The Élysée-Montmartre is a Parisian performance hall located on Boulevard Marguerite-de-Rochechouart. Inaugurated in 1807, it has a capacity of 1,380 people. In 1988, the Élysée-Montmartre was classified as a historical monument. Elysée Montmartre is one of the most famous concert venues in Paris where many notable artists performed including, David Bowie, Daft Punk, Björk, Red Hot Chili Peppers, Wu-Tang Clan, Public Enemy and Cyndi Lauper.

On March 22, 2011, around 8 a.m., an electrical fire broke out at the Élysée-Montmartre. It took nearly four hours to bring the fire under control, leading to the closure of the building after the metal structure of the building was damaged.

In 2014, the Élysée-Montmartre was purchased by Julien Labrousse and his partner Abel Nahmias. They have begun the renovation works and the reopening was scheduled for 2016. The Élysée-Montmartre reopened on September 15, 2016, after five years of closure and two and a half years of work.

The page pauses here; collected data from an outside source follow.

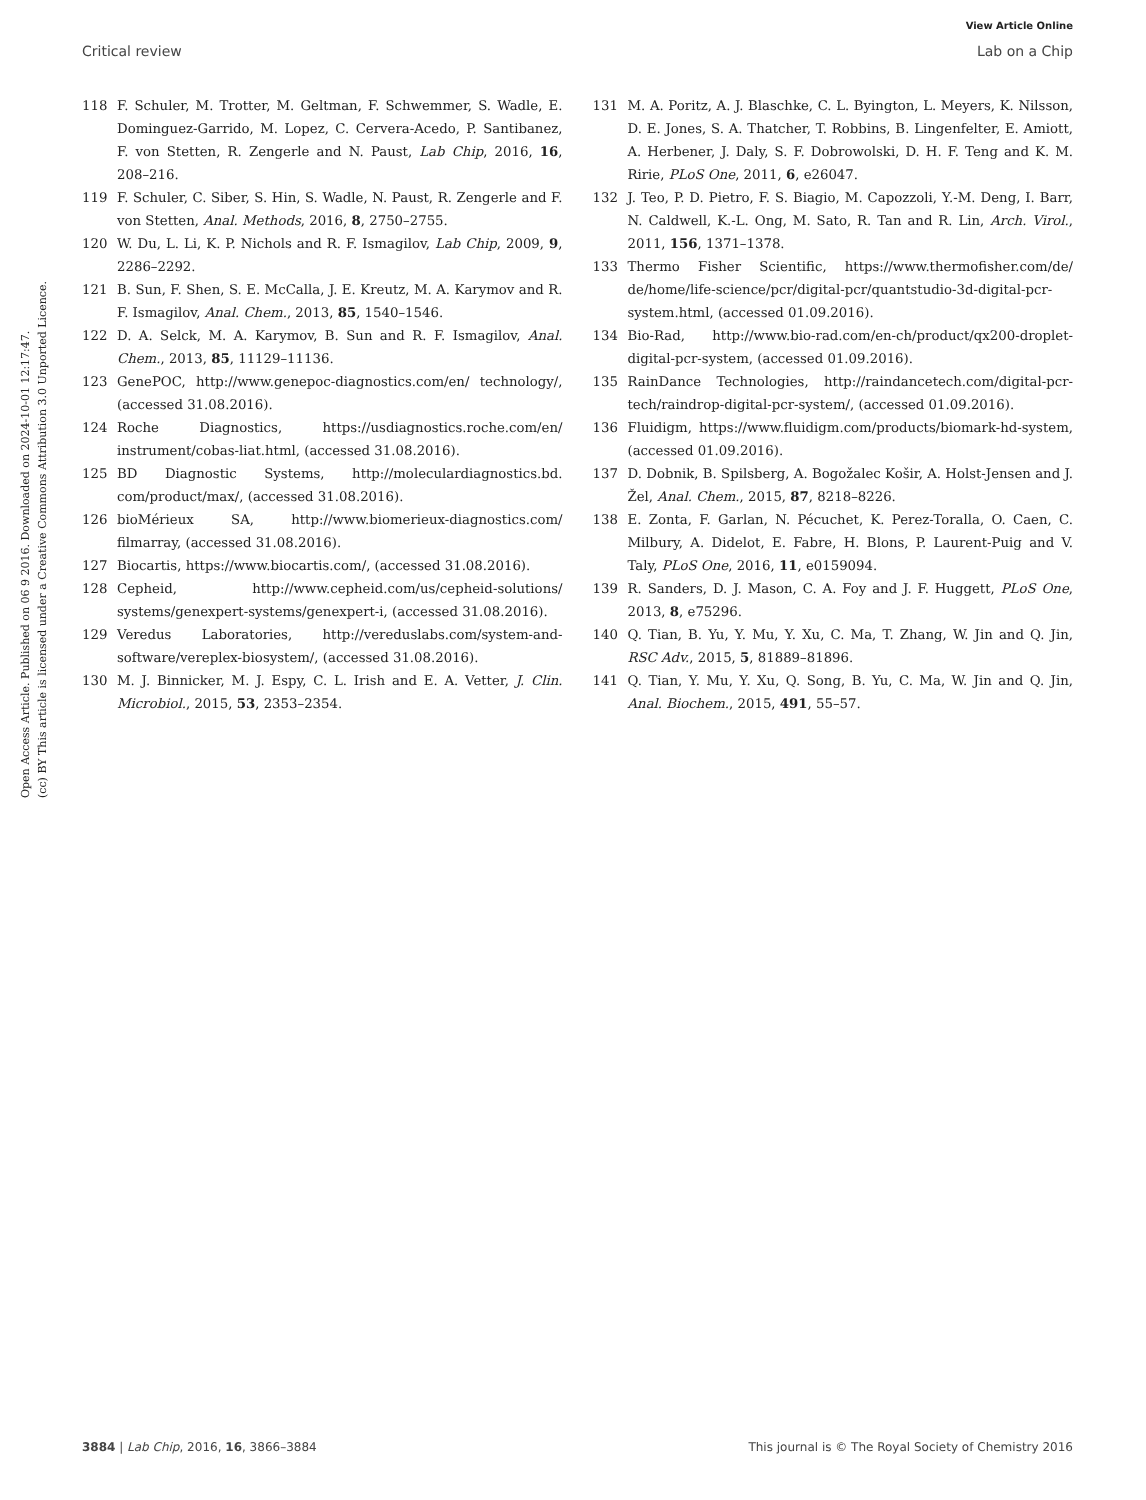View Article Online
Critical review Lab on a Chip
Open Access Article. Published on 06 9 2016. Downloaded on 2024-10-01 12:17:47.
(cc) BY This article is licensed under a Creative Commons Attribution 3.0 Unported Licence.
118 F. Schuler, M. Trotter, M. Geltman, F. Schwemmer, S. Wadle, E. Dominguez-Garrido, M. Lopez, C. Cervera-Acedo, P. Santibanez, F. von Stetten, R. Zengerle and N. Paust, Lab Chip, 2016, 16, 208–216.
119 F. Schuler, C. Siber, S. Hin, S. Wadle, N. Paust, R. Zengerle and F. von Stetten, Anal. Methods, 2016, 8, 2750–2755.
120 W. Du, L. Li, K. P. Nichols and R. F. Ismagilov, Lab Chip, 2009, 9, 2286–2292.
121 B. Sun, F. Shen, S. E. McCalla, J. E. Kreutz, M. A. Karymov and R. F. Ismagilov, Anal. Chem., 2013, 85, 1540–1546.
122 D. A. Selck, M. A. Karymov, B. Sun and R. F. Ismagilov, Anal. Chem., 2013, 85, 11129–11136.
123 GenePOC, http://www.genepoc-diagnostics.com/en/ technology/, (accessed 31.08.2016).
124 Roche Diagnostics, https://usdiagnostics.roche.com/en/ instrument/cobas-liat.html, (accessed 31.08.2016).
125 BD Diagnostic Systems, http://moleculardiagnostics.bd. com/product/max/, (accessed 31.08.2016).
126 bioMérieux SA, http://www.biomerieux-diagnostics.com/ filmarray, (accessed 31.08.2016).
127 Biocartis, https://www.biocartis.com/, (accessed 31.08.2016).
128 Cepheid, http://www.cepheid.com/us/cepheid-solutions/ systems/genexpert-systems/genexpert-i, (accessed 31.08.2016).
129 Veredus Laboratories, http://vereduslabs.com/system-and-software/vereplex-biosystem/, (accessed 31.08.2016).
130 M. J. Binnicker, M. J. Espy, C. L. Irish and E. A. Vetter, J. Clin. Microbiol., 2015, 53, 2353–2354.
131 M. A. Poritz, A. J. Blaschke, C. L. Byington, L. Meyers, K. Nilsson, D. E. Jones, S. A. Thatcher, T. Robbins, B. Lingenfelter, E. Amiott, A. Herbener, J. Daly, S. F. Dobrowolski, D. H. F. Teng and K. M. Ririe, PLoS One, 2011, 6, e26047.
132 J. Teo, P. D. Pietro, F. S. Biagio, M. Capozzoli, Y.-M. Deng, I. Barr, N. Caldwell, K.-L. Ong, M. Sato, R. Tan and R. Lin, Arch. Virol., 2011, 156, 1371–1378.
133 Thermo Fisher Scientific, https://www.thermofisher.com/de/ de/home/life-science/pcr/digital-pcr/quantstudio-3d-digital-pcr-system.html, (accessed 01.09.2016).
134 Bio-Rad, http://www.bio-rad.com/en-ch/product/qx200-droplet-digital-pcr-system, (accessed 01.09.2016).
135 RainDance Technologies, http://raindancetech.com/digital-pcr-tech/raindrop-digital-pcr-system/, (accessed 01.09.2016).
136 Fluidigm, https://www.fluidigm.com/products/biomark-hd-system, (accessed 01.09.2016).
137 D. Dobnik, B. Spilsberg, A. Bogožalec Košir, A. Holst-Jensen and J. Žel, Anal. Chem., 2015, 87, 8218–8226.
138 E. Zonta, F. Garlan, N. Pécuchet, K. Perez-Toralla, O. Caen, C. Milbury, A. Didelot, E. Fabre, H. Blons, P. Laurent-Puig and V. Taly, PLoS One, 2016, 11, e0159094.
139 R. Sanders, D. J. Mason, C. A. Foy and J. F. Huggett, PLoS One, 2013, 8, e75296.
140 Q. Tian, B. Yu, Y. Mu, Y. Xu, C. Ma, T. Zhang, W. Jin and Q. Jin, RSC Adv., 2015, 5, 81889–81896.
141 Q. Tian, Y. Mu, Y. Xu, Q. Song, B. Yu, C. Ma, W. Jin and Q. Jin, Anal. Biochem., 2015, 491, 55–57.
3884 | Lab Chip, 2016, 16, 3866–3884 This journal is © The Royal Society of Chemistry 2016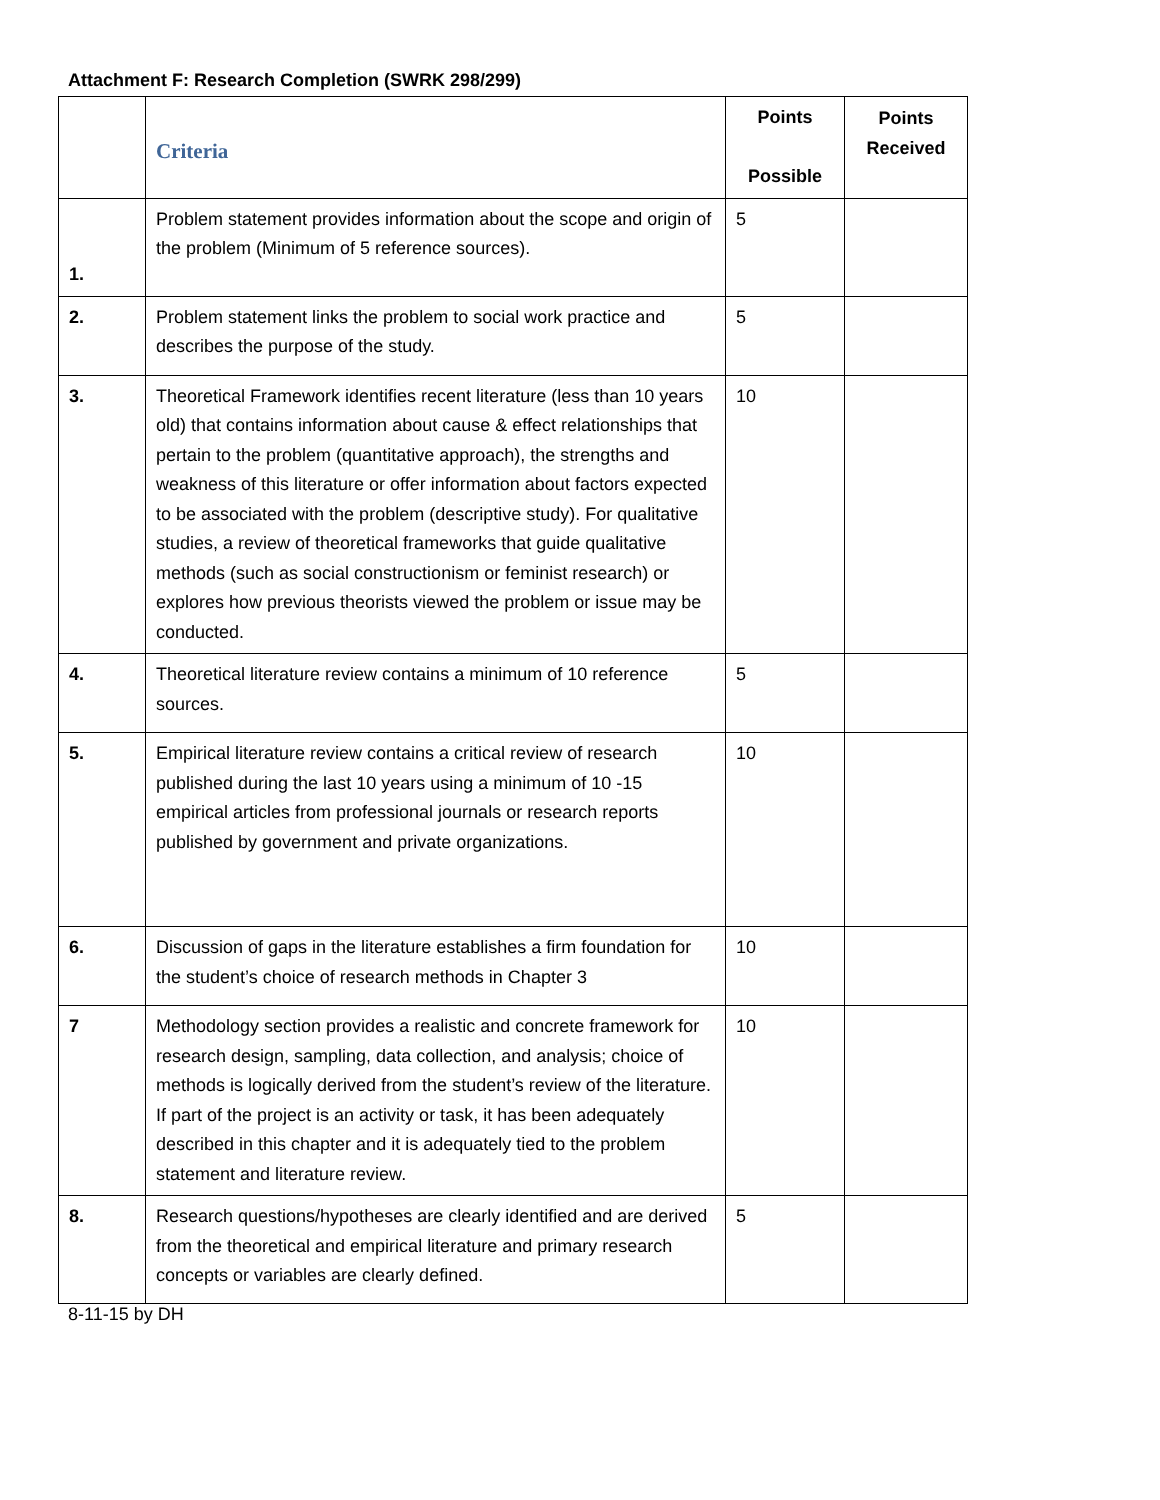Attachment F: Research Completion (SWRK 298/299)
| | Criteria | Points Possible | Points Received |
| --- | --- | --- | --- |
| 1. | Problem statement provides information about the scope and origin of the problem (Minimum of 5 reference sources). | 5 | |
| 2. | Problem statement links the problem to social work practice and describes the purpose of the study. | 5 | |
| 3. | Theoretical Framework identifies recent literature (less than 10 years old) that contains information about cause & effect relationships that pertain to the problem (quantitative approach), the strengths and weakness of this literature or offer information about factors expected to be associated with the problem (descriptive study). For qualitative studies, a review of theoretical frameworks that guide qualitative methods (such as social constructionism or feminist research) or explores how previous theorists viewed the problem or issue may be conducted. | 10 | |
| 4. | Theoretical literature review contains a minimum of 10 reference sources. | 5 | |
| 5. | Empirical literature review contains a critical review of research published during the last 10 years using a minimum of 10 -15 empirical articles from professional journals or research reports published by government and private organizations. | 10 | |
| 6. | Discussion of gaps in the literature establishes a firm foundation for the student’s choice of research methods in Chapter 3 | 10 | |
| 7 | Methodology section provides a realistic and concrete framework for research design, sampling, data collection, and analysis; choice of methods is logically derived from the student’s review of the literature. If part of the project is an activity or task, it has been adequately described in this chapter and it is adequately tied to the problem statement and literature review. | 10 | |
| 8. | Research questions/hypotheses are clearly identified and are derived from the theoretical and empirical literature and primary research concepts or variables are clearly defined. | 5 | |
8-11-15 by DH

The reopening featured a concert by Matthieu Chedid.

=== Palacio do Grilo ===

Palacio do Grilo was built in the 18th century and predominantly Neoclassic style punctuated by baroque expressions and motifs and was classified as a Public Interest Monument in 2011.

In 2018, Labrousse purchased the Palacio do Grilo and transformed it into a performance theatre, with a restaurant set to open on 20 June 2022. In 2022, Labrousse contributed to the architecture and furniture design of the palace, and in 2023, the project was awarded the Prix Versailles.

== Realisation ==
- Hôtel du Nord, 2005
- Galerie LHK, 2006
- Cococook, 2007
- Chacha, 2008
- Théâtre du Trianon, 2009
- Elysée Montmartre, 2014
- Palacio do Grilo 2022

== Awards and honors==
In 2023, the project Palacio do Grilo was laureate of the Versailles Prize - the UNESCO World Prize for Architecture and Design. His work on the Élysée-Montmartre has been shortlisted in the "Hotel and Short-Stay Interior" category of the Dezeen Awards 2024. In 2025, Labrousse's work on the Élysée-Montmartre was awarded the ArchDaily's Building of the Year in the category of Hospitality Architecture.